Тот действительно повернулся и побежал, и забежал в самую даль поля и сел там в рожь.
Симонов между тем продолжал бороться с Вихровым.
— Нет, я его поймаю и убью! — больше стонал тот по-звериному, чем говорил.
— Нет-с, не уйдете-с, не убьете-с! — стонал, в свою очередь, и Симонов.
Но Вихров, конечно, бы вырвался из его старческих рук, если бы в это время не вошел случайно приехавший Кергель.
— Батюшка, подсобите связать барина, — закричал ему Симонов, — а то он либо себя, либо Ивана убьет…
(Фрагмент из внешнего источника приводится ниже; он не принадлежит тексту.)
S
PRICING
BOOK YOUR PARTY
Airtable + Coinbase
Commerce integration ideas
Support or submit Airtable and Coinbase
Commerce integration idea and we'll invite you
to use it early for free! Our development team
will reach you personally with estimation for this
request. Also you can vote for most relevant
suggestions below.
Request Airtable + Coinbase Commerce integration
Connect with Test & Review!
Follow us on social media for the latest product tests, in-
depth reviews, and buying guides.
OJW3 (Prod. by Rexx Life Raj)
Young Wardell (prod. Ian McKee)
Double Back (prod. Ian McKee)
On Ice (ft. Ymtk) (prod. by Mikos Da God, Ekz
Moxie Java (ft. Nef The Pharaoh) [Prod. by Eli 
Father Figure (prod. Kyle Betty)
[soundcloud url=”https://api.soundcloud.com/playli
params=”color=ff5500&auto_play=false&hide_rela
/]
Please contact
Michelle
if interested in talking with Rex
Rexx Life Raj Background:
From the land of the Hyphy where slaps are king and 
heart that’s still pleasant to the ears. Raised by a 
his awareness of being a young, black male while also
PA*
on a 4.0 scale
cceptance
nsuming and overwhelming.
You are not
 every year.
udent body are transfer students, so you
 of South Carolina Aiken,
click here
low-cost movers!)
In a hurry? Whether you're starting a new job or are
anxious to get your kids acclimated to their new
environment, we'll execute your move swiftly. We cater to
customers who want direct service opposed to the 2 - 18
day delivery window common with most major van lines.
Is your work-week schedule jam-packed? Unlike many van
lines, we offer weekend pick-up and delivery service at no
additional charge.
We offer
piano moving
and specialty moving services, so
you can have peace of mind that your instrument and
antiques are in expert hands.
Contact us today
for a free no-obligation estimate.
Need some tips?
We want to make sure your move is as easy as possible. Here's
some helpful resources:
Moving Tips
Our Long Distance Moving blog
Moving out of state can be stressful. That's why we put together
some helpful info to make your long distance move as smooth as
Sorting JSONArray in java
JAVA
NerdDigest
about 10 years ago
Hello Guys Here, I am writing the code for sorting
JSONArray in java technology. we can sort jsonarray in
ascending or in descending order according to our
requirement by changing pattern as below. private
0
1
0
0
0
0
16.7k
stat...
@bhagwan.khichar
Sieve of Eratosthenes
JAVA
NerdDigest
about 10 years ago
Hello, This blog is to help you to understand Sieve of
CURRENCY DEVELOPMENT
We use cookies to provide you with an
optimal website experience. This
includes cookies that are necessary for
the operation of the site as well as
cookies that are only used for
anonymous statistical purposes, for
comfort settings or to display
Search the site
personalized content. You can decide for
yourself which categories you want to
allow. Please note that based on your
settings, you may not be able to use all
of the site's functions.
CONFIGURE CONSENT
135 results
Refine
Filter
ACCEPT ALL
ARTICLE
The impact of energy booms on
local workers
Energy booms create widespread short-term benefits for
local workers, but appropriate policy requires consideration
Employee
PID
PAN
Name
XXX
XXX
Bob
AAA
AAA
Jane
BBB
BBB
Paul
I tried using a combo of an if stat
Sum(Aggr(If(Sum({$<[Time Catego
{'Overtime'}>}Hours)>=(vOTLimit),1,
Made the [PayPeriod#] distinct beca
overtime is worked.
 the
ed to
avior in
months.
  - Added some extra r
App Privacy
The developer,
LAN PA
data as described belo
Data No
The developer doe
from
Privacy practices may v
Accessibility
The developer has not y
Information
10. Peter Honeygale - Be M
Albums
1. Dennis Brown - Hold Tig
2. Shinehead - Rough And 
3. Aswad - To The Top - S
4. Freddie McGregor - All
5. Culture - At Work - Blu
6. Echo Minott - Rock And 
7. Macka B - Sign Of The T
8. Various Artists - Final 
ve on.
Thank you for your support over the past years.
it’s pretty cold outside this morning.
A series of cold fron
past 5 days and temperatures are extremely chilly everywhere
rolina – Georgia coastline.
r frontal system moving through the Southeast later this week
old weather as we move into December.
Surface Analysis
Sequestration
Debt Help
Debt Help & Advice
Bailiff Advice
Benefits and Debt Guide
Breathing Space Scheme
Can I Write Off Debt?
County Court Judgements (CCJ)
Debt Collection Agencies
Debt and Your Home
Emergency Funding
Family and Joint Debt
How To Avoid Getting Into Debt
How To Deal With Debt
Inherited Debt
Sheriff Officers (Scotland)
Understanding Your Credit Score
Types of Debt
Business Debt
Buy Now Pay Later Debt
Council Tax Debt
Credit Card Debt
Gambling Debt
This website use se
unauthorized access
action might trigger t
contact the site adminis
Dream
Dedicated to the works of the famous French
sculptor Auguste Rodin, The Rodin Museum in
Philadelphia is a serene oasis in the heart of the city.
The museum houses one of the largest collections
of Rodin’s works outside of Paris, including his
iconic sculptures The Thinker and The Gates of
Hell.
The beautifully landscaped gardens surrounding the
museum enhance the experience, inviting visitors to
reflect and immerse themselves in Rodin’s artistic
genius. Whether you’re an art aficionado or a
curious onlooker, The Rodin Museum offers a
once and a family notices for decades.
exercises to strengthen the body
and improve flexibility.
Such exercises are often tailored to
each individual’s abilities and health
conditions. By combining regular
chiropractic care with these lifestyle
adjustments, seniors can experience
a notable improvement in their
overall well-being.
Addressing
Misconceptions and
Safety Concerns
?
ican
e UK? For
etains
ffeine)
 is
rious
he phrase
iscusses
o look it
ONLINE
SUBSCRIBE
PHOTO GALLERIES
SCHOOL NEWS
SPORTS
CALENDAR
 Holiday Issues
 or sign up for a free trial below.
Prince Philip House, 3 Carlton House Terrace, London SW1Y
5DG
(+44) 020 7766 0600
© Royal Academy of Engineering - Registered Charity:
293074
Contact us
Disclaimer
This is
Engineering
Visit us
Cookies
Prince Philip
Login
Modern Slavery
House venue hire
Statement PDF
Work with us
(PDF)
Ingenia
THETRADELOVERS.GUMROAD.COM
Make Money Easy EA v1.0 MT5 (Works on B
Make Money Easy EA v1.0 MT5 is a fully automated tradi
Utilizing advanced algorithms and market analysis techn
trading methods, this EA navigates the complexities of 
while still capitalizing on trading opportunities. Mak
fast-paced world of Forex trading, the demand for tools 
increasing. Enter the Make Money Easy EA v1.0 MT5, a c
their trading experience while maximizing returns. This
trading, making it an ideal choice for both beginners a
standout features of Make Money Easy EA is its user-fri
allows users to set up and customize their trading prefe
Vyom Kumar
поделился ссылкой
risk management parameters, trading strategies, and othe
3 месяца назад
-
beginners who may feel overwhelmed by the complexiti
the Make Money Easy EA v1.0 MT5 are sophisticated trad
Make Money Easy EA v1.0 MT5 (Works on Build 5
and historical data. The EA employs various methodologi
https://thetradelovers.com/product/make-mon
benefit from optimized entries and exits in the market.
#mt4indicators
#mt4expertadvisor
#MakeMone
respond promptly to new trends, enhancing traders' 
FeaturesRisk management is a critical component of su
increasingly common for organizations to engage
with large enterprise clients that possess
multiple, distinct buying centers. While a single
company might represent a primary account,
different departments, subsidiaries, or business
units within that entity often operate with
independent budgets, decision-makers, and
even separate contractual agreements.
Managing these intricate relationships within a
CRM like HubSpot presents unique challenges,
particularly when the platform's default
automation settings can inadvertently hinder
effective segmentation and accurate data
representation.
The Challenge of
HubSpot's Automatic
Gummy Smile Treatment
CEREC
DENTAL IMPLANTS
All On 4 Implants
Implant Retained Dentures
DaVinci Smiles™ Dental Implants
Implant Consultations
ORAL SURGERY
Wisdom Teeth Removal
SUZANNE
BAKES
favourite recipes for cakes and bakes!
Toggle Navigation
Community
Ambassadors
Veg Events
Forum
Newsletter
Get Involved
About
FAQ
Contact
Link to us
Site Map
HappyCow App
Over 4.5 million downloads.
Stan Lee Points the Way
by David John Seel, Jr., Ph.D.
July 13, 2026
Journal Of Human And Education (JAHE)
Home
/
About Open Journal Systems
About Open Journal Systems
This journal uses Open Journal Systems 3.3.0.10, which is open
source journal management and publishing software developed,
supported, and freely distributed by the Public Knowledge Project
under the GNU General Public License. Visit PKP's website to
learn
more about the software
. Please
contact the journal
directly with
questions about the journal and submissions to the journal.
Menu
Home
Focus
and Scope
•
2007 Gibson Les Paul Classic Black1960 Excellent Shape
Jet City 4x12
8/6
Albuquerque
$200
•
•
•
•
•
Кергель, и не понявший сначала, что случилось, бросился, однако, помогать Симонову. Оба они скрутили Вихрову руки назад и понесли его в спальню; белая пена клубом шла у него изо рта, глаза как бы окаменели и сделались неподвижными. Они бережно уложили его на постель. Вихров явно был в совершенном беспамятстве. Набежавшие между тем в горницу дворовые женщины стали хлопотать около Груши. Дивуясь и охая и приговаривая: «Матери мои, господи, отцы наши святые!» — они перенесли ее в ее комнату. Кергель прибежал тоже посмотреть Грушу и, к ужасу своему, увидел, что рана у ней была опасна, а потому сейчас же поспешил свезти ее в своем экипаже в больницу; но там ей мало помогли: к утру Груша умерла, дав от себя показание, что Иван выстрелил в нее совершенно нечаянно.
Симонов, опасаясь, что когда Вихров опомнится, так опять, пожалуй, спросит Ивана, попросил исправника, чтобы тот, пока дело пойдет, посадил Ивана в острог. Иван, впрочем, и сам желал того.
У Вихрова доктор признал воспаление в мозгу и весьма опасался за его жизнь, тем более, что тот все продолжал быть в беспамятстве. Его очень часто навещали, хотя почти и не видали его, Живин с женою и Кергель; но кто более всех доказал ему в этом случае дружбу свою, так это Катишь. Услыхав о несчастном убийстве Груши и о постигшей Вихрова болезни, она сейчас же явилась к нему уже в коричневом костюме сестер милосердия, в чепце и пелеринке и даже с крестом на груди. Сейчас же приняла весь дом под свою команду и ни одной душе не позволяла ходить за больным, а все — даже черные обязанности — исполняла для него сама. Через неделю, когда доктор очень уж стал опасаться за жизнь больного, она расспросила людей, кто у Павла Михайлыча ближайшие родственники, — и когда ей сказали, что у него всего только и есть сестра — генеральша Эйсмонд, а Симонов, всегда обыкновенно отвозивший письма на почту, сказал ей адрес Марьи Николаевны, Катишь не преминула сейчас же написать ей письмо и изложила его весьма ловко.
«Ваше превосходительство! — писала она своим бойким почерком. — Письмо это пишет к вам женщина, сидящая день и ночь у изголовья вашего умирающего родственника. Не буду описывать вам причину его болезни; скажу только, что он напуган был выстрелом, который сделал один злодей-лакей и убил этим выстрелом одну из горничных».
Катишь очень хорошо подозревала о некоторых отношениях Груши к Вихрову; но, имея привычку тщательнейшим образом скрывать подобные вещи, она, разумеется, ни одним звуком не хотела намекнуть о том в письме к Марье Николаевне. Темное, но гениальное чутье Катишь говорило ей, что между m-me Эйсмонд и m-r Вихровым вряд ли нет чего-нибудь, по крайней мере, некоторой нравственной привязанности; так зачем же было смущать эти отношения разным вздором? Себя она тоже по этому поводу как бы старалась несколько выгородить.
«Не заподозрите, бога ради, — писала она далее в своем письме, — чтобы любовь привела меня к одру вашего родственника; между нами существует одна только святая и чистая дружба, — очень сожалею, что я не имею портрета, чтобы послать его к вам, из которого вы увидали бы, как я безобразна и с каким ужасным носом, из чего вы можете убедиться, что все мужчины могут только ко мне пылать дружбою!»
Сделавшись сестрой милосердия, Катишь начала, нисколько не конфузясь и совершенно беспощадно, смеяться над своей наружностью. Она знала, что теперь уже блистала нравственным достоинством. К письму вышеизложенному она подписалась.
«Сестра милосердия, Екатерина Прыхина».